* [Problem statement] When a line in the entries below contains "обучения", tally it; give the tally with nothing added.
*** Dataset records ***
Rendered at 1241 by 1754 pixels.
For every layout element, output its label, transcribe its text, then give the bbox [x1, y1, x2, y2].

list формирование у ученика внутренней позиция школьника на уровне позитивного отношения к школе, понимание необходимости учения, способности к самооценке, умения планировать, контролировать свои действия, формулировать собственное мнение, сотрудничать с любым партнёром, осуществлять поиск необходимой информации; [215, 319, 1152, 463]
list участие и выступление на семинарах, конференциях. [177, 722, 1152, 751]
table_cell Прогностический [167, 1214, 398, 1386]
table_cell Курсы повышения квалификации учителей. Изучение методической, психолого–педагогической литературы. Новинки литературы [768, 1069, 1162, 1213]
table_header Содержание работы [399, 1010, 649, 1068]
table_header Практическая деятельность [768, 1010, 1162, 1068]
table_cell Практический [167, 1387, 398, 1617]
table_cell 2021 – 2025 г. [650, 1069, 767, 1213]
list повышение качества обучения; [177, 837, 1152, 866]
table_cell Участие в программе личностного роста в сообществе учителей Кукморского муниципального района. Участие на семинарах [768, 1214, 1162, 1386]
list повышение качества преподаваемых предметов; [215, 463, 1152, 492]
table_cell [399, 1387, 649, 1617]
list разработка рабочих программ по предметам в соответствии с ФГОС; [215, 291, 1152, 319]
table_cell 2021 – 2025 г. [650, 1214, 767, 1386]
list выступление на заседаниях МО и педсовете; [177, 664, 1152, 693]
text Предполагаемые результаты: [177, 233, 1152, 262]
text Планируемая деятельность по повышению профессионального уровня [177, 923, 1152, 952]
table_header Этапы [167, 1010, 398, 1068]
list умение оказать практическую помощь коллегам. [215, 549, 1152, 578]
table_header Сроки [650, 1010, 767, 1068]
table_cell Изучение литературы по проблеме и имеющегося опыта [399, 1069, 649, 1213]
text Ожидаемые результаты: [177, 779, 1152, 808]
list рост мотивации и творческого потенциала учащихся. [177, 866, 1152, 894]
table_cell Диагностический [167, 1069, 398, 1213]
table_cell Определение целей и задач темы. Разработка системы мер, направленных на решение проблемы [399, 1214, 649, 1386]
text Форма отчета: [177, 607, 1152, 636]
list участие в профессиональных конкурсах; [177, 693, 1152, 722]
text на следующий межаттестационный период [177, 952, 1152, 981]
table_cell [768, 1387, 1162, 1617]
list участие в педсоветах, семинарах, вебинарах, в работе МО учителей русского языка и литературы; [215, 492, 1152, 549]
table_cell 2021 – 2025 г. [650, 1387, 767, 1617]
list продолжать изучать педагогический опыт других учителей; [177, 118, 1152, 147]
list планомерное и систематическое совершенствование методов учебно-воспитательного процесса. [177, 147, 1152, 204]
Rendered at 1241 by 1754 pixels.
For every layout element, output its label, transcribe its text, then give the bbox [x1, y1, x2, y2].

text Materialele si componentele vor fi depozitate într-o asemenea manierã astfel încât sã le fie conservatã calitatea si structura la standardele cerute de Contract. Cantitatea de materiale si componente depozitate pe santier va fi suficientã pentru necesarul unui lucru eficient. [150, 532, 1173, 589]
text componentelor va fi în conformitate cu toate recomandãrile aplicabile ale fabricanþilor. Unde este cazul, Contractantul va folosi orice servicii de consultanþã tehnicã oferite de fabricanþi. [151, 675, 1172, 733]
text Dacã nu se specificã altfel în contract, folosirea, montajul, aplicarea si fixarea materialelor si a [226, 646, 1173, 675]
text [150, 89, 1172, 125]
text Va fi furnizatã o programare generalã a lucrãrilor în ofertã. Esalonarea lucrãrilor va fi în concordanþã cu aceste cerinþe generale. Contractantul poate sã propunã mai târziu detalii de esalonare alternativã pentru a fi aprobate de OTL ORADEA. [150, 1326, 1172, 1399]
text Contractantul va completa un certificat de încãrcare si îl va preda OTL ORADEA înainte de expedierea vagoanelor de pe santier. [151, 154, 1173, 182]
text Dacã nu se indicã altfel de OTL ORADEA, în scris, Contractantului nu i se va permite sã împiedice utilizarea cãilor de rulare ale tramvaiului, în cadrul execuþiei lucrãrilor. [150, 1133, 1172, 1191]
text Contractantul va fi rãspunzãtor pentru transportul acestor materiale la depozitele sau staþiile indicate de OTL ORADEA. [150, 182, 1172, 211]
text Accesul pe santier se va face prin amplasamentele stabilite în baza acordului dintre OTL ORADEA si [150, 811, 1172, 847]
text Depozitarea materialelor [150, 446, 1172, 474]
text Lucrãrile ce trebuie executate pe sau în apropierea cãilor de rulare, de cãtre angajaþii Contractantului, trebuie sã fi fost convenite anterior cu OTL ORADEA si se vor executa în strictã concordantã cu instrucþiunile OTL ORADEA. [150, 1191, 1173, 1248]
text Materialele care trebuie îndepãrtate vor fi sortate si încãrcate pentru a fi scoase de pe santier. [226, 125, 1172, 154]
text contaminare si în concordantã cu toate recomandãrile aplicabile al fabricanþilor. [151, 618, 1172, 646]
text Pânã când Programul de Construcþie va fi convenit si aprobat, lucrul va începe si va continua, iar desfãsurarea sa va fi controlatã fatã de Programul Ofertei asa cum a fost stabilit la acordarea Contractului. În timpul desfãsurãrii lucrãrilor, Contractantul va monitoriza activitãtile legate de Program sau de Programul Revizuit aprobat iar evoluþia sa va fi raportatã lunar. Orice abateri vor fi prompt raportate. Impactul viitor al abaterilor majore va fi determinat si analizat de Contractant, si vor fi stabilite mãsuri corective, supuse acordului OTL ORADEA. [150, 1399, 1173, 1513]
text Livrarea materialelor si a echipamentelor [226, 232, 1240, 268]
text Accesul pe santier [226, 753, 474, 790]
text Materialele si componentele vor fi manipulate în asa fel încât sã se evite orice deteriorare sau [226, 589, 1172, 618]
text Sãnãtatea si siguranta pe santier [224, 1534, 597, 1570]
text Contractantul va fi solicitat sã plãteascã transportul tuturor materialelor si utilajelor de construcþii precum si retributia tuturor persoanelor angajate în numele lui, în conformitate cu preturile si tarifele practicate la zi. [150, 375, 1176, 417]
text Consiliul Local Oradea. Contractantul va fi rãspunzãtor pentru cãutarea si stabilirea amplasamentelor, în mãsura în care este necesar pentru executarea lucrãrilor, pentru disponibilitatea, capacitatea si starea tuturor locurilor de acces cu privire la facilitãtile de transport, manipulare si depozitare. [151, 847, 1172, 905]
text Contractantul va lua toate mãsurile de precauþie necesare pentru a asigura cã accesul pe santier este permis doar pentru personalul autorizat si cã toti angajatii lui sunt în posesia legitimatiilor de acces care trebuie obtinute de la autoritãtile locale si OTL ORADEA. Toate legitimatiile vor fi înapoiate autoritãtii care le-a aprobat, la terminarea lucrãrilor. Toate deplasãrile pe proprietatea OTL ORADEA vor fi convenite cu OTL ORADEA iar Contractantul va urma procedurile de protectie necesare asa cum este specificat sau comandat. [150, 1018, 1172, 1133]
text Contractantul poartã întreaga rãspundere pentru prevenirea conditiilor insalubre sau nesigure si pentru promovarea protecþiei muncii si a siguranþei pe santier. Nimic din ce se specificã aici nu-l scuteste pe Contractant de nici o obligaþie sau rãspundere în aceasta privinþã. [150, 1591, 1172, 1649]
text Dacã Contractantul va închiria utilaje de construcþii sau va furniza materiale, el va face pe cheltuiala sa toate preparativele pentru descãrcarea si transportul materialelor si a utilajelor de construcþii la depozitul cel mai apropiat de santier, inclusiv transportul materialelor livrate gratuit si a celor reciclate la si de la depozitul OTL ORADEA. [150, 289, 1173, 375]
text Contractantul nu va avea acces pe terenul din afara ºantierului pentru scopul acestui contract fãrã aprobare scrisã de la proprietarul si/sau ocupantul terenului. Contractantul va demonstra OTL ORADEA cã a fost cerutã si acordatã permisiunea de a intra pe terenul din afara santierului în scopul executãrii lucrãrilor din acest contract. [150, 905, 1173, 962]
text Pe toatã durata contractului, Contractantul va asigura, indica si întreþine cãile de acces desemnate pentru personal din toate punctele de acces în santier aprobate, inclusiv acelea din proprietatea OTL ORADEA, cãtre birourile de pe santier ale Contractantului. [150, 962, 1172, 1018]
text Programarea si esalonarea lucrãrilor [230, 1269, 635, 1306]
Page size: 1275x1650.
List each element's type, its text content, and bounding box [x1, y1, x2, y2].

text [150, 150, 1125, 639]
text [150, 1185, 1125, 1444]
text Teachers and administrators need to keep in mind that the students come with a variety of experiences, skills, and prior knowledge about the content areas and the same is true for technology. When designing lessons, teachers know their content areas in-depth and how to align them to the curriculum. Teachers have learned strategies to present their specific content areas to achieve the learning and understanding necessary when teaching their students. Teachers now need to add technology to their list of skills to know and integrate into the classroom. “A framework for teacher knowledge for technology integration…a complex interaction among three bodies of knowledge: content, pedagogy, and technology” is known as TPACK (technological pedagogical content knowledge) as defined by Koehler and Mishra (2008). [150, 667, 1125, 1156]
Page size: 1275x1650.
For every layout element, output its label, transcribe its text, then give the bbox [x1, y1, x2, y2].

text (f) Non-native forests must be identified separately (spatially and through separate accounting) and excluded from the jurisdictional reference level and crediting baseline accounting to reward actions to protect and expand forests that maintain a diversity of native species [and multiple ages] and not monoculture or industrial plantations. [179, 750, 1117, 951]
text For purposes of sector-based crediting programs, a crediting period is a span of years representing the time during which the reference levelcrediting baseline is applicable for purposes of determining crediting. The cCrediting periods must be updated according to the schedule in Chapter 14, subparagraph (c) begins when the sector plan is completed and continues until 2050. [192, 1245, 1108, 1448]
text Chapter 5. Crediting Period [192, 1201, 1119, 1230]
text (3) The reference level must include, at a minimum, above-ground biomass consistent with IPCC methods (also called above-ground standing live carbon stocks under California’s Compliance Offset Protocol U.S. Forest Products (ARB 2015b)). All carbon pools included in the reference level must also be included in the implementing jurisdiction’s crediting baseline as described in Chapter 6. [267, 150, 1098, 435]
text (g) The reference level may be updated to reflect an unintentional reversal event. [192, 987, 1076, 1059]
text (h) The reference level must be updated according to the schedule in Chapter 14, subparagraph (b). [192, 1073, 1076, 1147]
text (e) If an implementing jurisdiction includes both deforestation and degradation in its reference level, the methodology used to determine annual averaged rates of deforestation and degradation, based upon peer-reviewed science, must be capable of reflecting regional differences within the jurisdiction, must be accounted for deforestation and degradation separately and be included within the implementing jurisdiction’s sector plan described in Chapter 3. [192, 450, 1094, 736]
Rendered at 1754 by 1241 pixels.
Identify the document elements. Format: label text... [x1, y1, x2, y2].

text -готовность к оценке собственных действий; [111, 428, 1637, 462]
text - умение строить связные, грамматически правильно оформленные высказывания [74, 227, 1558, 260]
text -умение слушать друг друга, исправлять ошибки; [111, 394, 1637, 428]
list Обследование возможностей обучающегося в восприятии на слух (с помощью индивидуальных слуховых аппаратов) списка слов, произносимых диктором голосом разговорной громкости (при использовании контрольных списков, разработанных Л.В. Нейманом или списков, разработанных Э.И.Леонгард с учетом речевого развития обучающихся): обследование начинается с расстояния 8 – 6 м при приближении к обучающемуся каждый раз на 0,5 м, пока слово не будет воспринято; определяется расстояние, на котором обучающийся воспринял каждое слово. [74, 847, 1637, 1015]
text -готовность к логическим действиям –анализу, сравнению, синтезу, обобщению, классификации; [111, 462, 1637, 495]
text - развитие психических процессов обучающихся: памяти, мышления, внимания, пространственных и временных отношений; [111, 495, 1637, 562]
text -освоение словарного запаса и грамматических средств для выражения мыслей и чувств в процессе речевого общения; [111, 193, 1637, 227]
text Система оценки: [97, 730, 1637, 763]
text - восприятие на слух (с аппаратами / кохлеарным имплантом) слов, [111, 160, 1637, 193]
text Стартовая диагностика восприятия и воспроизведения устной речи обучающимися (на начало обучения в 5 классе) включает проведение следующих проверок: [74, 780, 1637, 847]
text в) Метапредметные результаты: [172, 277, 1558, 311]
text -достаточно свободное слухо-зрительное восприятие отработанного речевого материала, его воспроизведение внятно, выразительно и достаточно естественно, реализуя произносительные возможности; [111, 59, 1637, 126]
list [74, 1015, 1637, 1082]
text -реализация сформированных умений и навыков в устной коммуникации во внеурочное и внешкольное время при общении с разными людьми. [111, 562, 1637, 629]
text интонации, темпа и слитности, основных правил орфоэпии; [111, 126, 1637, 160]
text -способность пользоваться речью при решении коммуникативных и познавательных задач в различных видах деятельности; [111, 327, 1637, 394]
*** End of Dataset records ***
* [Problem solution] 2